DIRECTIONS:
1. According to the VMware licensing discussion, what fee applies to reinstate SnS after it lapses?
2. From the VMware licensing discussion, extract the passage from "If the license" up to and including "and product updates.".
3. Continue the VMware licensing discussion from where it stops.

EXCERPT PROVIDED:
··········

If a vCenter Server license expires, the managed hosts become disconnected from the vCenter Server inventory, and you cannot add hosts to the inventory. The hosts and the virtual machines on the hosts continue to run. By using the vSphere Client to connect directly to the host, you can power on or reset the virtual machines.
If an ESX/ESXi host license expires, the virtual machines that reside on the host continue to run, but you cannot power on the virtual machines or reset them.
It would depend on the level of the license that is currently applied and what features you are using from it.
If the license expires, it will reduce the feature set to the Free level , which means no clustering, no vMotion, no Distributed switch.
Typically the license, when purchased, is a permanent key. The only thing that expires is the service and support, which means no technical support and no upgrades.
If you haven't already, reach out to a Local Partner or a VAR like CDW , Insight, PCMall, etc. They should be able to answer any licensing questions you might have and help you understand the right choice for your environment,
Jason
As long as there isn't a power outage, things run fine. But they become completely unmanageable.
What product? VMWare is a company.
Are you talking about a license expiring or maintenance? If maintenance you just lose access to tech support and product updates.
in the description of the email that they sent me informing me that the license would win, it said "... your SnS contract - VMware Support and Subscription ..."
the product is vSphere Client v.5.5 and VMware vCenter Server v.5.5
Edited Dec 3, 2018 at 15:26 UTC
Considering that 5.5 reached end of support in August, I would say that it would be a good protection for your license investment to renew the SnS and then make a plan to upgrade to 6.5 or better.
If you let SnS lapse , there is a 20% fee to reinstate, if you can no longer reinstate the SnS , then you would need to repurchase the licenses which could be costly.
The "Enterprise" level tech in me is suggesting that renewing is the best value... but you could also continue to run your 5.5 unsupported for another 2 years as well... not recommended, but possible....
Jason
Don't forget that if your use of vmware is what is keeping production running and the virtuals are what brings in revenue, that's is a whole different level of problem.
Also check your hardware against the VMWare Hardware Compatibility list so you understand on what version you can go to, and thus how much longer you can live on what you have and still be able to get help from VMWare support for that version.

··········

Collected data:
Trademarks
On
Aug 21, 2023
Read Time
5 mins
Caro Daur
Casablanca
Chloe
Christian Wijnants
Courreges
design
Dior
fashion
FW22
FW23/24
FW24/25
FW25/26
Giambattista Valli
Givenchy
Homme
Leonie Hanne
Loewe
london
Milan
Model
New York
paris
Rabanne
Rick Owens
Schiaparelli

··········

ANSWERS BELOW:
1. A 20% fee.

2.
If the license expires, it will reduce the feature set to the Free level , which means no clustering, no vMotion, no Distributed switch.
Typically the license, when purchased, is a permanent key. The only thing that expires is the service and support, which means no technical support and no upgrades.
If you haven't already, reach out to a Local Partner or a VAR like CDW , Insight, PCMall, etc. They should be able to answer any licensing questions you might have and help you understand the right choice for your environment,
Jason
As long as there isn't a power outage, things run fine. But they become completely unmanageable.
What product? VMWare is a company.
Are you talking about a license expiring or maintenance? If maintenance you just lose access to tech support and product updates.

3.
You realise that it's time to look at a platform that is still Enterprise ready but not priced as VMware licensing and their maintenance costs.
Not quite the answer you were looking for, but if you are running ESXi 5.5 it's most certainly time to review the platform you are running your VM's on.
There are a mass of other platforms (yes some completely free of licensing cost, but not support costs) that probably fit your price / value for money ratio better than keeping your VMware 'production fit'
I am not anti VMware in any way but it is no longer the best fit for many organisations who purchased it some time ago.
The others have answered your options with Entitlement to certain functions with the hosts and the way they are licensed.
If you do not need integration with anything like automatic backups with third party software and advanced functions (if you have multiple hosts) then you have the option to leave it as it is. This does leave you in a non-production safe place as you no longer have any support from your hypervisor vendor etc.
Some food for thought from an alternative aspect.
Mark.
Brand Representative for VMware
Here's the Knowledge Base article for 5.5 on the license expiration: https://docs.vmware.com/en/VMware-vSphere/5.5/com.vmware.vsphere.vcenterhost.doc/GUID-34BEE18C-C026-...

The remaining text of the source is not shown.